Provide students with markers, post-it notes, index cards, paper, tape, popsicle sticks, clipboards, dice, and basically anything you can think of to encourage them to use their emerging literacy and numeracy skills. Index cards and popsicle sticks make wonderful signs for a building project or hockey arena, for example. Clipboards and notepads are perfect for taking orders in the classroom restaurant. Pricing objects in a grocery store by printing numbers on sticky notes is wonderful practice.
I always like to provide blank stapled booklets so students can create their own books as a play option. Some kids will spend hours doing just that. Make sure you support them with a very simple word wall and great books to spark their imaginations—the Pigeon books by Mo Willems coupled with some You Tube drawing tutorials of the pigeon and the duckling led to amazing and spontaneous student writing in my K classroom and Leah’s Grade 1 classroom.
In my kindergarten classroom, I have an Independence Station full of materials that the students are free to use independently (after some instruction)--stapler, tape dispenser, pencils, erasers, markers, pens, paper, etc. Having the materials accessible saves you the hassle of kids asking permission and gives them an appropriate level of responsibility.
Involve students in the development of play activities.
When it is clear that we need a new dramatic play activity in the classroom (maybe I observe they are bored), the students help me develop a plan for it. Together we brainstorm ideas, sometimes voting on what the new dramatic play activity should be. Voting offers opportunity for graphing, one-to-one correspondence, counting, printing numerals, and comparing.
Once the dramatic play activity is chosen, we use shared writing to draft a list of the supplies we need.

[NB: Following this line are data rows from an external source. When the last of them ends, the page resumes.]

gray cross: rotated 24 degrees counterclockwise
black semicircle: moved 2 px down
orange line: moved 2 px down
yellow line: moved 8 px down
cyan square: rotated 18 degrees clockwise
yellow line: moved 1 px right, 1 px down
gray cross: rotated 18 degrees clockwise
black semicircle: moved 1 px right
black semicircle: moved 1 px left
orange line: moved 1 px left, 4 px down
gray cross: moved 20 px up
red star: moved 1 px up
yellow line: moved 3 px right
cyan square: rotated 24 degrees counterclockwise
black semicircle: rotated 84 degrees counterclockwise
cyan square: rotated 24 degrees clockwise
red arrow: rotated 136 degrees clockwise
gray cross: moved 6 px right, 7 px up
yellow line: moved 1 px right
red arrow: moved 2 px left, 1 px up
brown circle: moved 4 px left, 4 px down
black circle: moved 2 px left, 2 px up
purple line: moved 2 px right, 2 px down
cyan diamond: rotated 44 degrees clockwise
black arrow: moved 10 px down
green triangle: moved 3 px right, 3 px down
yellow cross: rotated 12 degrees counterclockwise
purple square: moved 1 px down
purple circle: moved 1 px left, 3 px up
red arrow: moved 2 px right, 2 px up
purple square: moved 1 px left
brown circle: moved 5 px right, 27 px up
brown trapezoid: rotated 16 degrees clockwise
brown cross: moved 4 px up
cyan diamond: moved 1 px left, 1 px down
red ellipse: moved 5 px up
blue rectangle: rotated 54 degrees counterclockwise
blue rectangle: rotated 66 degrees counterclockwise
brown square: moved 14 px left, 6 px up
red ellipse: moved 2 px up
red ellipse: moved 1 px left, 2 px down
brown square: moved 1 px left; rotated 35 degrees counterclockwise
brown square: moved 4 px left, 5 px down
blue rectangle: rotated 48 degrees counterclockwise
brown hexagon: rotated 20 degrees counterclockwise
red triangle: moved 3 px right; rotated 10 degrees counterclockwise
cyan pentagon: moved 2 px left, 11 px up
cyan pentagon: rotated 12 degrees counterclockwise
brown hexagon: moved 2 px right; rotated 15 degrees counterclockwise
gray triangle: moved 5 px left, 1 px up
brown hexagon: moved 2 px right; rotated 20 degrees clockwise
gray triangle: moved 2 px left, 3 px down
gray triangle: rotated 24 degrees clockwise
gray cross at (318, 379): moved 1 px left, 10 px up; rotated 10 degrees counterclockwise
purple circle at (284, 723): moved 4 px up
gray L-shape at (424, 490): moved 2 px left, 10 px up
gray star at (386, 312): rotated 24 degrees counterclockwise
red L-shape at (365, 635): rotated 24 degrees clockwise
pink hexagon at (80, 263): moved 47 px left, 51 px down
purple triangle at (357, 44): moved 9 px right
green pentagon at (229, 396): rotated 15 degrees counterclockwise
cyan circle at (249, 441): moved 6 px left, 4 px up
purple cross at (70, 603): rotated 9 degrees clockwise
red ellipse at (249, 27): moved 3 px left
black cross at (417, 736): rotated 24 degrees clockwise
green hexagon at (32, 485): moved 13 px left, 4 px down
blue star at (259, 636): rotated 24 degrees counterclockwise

This offers a wealth of rich literacy learning:
-how to make a list (writing genre)
-initial, medial, final sounds as we spell words
-stretching words out to hear sounds
-syllables in words
-spaces between words
-students can share the pen with the teacher with the teacher printing the more difficult parts (otherwise it takes forever and everyone gets tired of it)
|This pizza restaurant was the students' idea and provided many rich opportunities for literacy and numeracy,|
Teach mini-lessons that extend play-based learning.
If it is a restaurant, we might work together to create menus, captioning pictures of what the restaurant serves. Or, I might teach them how a server would take an order in a restaurant or how a chef would write a recipe. The opportunities are endless and directly linked to kindergarten and Grade 1 outcomes.
Check out the following examples:
Shopping for Learning
And lastly...a pitfall to avoid
Observe play carefully and use it to inform your instructional decisions.
-choose one child to observe per session of play
-take notes and collect samples of learning (photographs, voice recordings, etc)
-what do you see? Is there an evident need that could be addressed with a small group literacy/numeracy lesson or a whole-class learning experience?
-do you observe a strong interest that could be developed into a class inquiry or project-based learning? What fascinates your students and what themes emerge repeatedly in their play?
Consider "play planning", especially for your Grade 1 students.
It's a fantastic literacy activity and develops your students' abilities to develop, record, and follow a plan. I like to add a reflective component as well following play time. Learn more here.
Don’t make play available to your Grade 1 students only when they are done their “work”. This results in many of the kids who need play the most being denied precious minutes of learning, and creates a mindset that play is a break from learning/real work. Play is the work of the child and there should be equal access to play for ALL children in your classroom.